Work task
Line by line, please look for the word "step" in the following records, then copy each line you find it in.

Dataset entries
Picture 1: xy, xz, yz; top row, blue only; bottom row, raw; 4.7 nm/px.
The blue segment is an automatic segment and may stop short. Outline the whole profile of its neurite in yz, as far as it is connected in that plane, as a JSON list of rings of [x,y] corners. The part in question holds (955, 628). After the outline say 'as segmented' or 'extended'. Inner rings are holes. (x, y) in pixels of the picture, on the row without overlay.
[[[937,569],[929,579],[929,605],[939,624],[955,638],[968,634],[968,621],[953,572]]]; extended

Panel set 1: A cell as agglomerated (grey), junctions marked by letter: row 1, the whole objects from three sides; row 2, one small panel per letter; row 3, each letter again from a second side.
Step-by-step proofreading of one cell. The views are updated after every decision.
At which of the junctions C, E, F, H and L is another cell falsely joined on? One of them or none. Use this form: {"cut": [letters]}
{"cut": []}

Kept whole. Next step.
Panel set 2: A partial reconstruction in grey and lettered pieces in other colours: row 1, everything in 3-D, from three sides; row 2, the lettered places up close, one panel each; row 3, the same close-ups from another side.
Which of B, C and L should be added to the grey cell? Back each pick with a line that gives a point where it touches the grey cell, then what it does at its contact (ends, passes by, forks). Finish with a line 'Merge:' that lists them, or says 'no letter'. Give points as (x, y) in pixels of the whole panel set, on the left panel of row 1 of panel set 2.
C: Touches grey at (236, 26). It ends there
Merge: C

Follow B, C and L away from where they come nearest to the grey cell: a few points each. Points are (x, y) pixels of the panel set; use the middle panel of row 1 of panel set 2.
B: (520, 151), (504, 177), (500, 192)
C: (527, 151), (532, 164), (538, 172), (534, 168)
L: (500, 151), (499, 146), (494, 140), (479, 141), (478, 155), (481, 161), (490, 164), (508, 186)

Finished exercise
Step-by-step proofreading of one cell. The views are updated after every decision.
Kept whole. Next step.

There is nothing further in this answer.